On the battlefield, we let instinct take over. Our dragons are at the helm, and we are mostly animal, our preferred form when we attack.
This means that the thing we don’t want, the thing we work hard to avoid, is at the forefront.
We want to fuck each other’s brains out. I know it. He knows it. Weneverspeak of it.
It’s not something we can hide. Even if we couldn’t smell the bucket loads of arousal pouring off the other, the potent sexual energy sizzles through the air between us. The difference on the field and off is that with our dragon manifestations, our inhibitions are lowered significantly and any guilt we might feel otherwise is gone. Any apprehension we’d normally feel is so far off in the distance that we can barely see it.
When our instincts are in charge, everything is clear, but thankfully we’re too busy killing things and trying to stay alive to think about sex.
“I’m going to take my warriors to the Eastern border, Warlord, by your command!” I shout over the chaos.
If we could remain together all battle long, we would, but it’s not possible.
“Go, Omega Kanes.”
We always turn to get a last look. A last stare. One of us could die today. We face our own mortality in every single battle.
I don’t know if the bond understands that we have a job to do. Whatever the case, it allows us to do what we must. From other actions it’s taken, I would expect the bond to force Tristan to keep me far, far, away from danger. Frankly, I would expect the bond to influence me to the same end. Last year, Father sent us on a collection mission that took us weeks. Tristan almost died. Again. I was furious. Went totally feral. Plants and many pieces of furniture died.
For whatever reason, we can go to war together, and if anything, our bond makes us better at doing our jobs rather than hindering us.
* * *
It’s a long three days fighting this horde, but we succeed with minimal losses.
“That’s the third attack in thirty days,” General Sharpe says to the Warlord. We’re in Tristan’s War Room, surrounded by his top-ranking officials. “If this keeps up, we will be breached, Warlord.”
We have a formidable army, but we have limits to our endurance and with the emperor’s seemingly never-ending horde, he’s going to burn through our warriors at some point.

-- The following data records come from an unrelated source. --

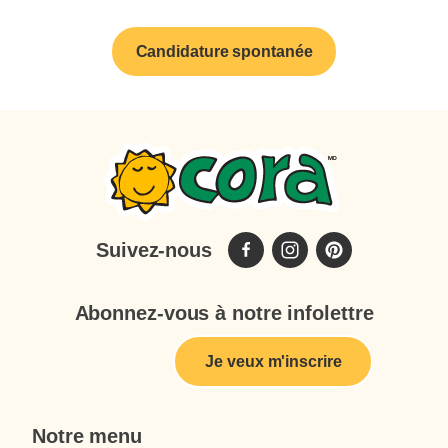
Candidature spontanée
Suivez-nous
Abonnez-vous à notre infolettre
Je veux m'inscrire
Notre menu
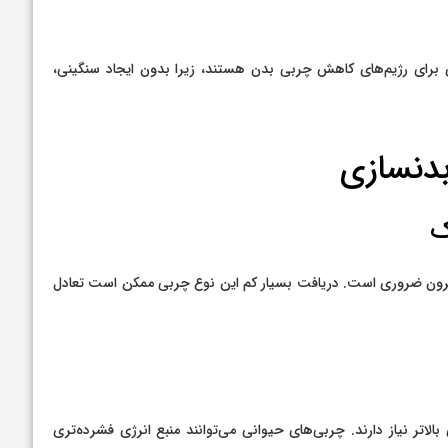
 برای رژیم‌های کاهش چربی بدن هستند، زیرا بدون ایجاد سنگینی،
بدنسازی
سترون ضروری است. دریافت بسیار کم این نوع چربی ممکن است تعادل
اتر نیاز دارند. چربی‌های حیوانی می‌توانند منبع انرژی فشرده‌تری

Tristan knows and he’s been concerned about it. As the veil between worlds thins, the emperor has an easier time getting his minions through. We are the canary in the coal mine. If this is happening here that means the other realms, where Tristan’s family lives, are in increasing danger. Most of that world doesn’t have the tools, the knowledge, or the magic to fight this kind of army.
As much as Tristan is concerned for his dragonkin, his mind is on the other place he calls home, Mortouge. “I’m back at the beginning,” he says under his breath. “I need to close the veil. It’s the only way to put an end to it.”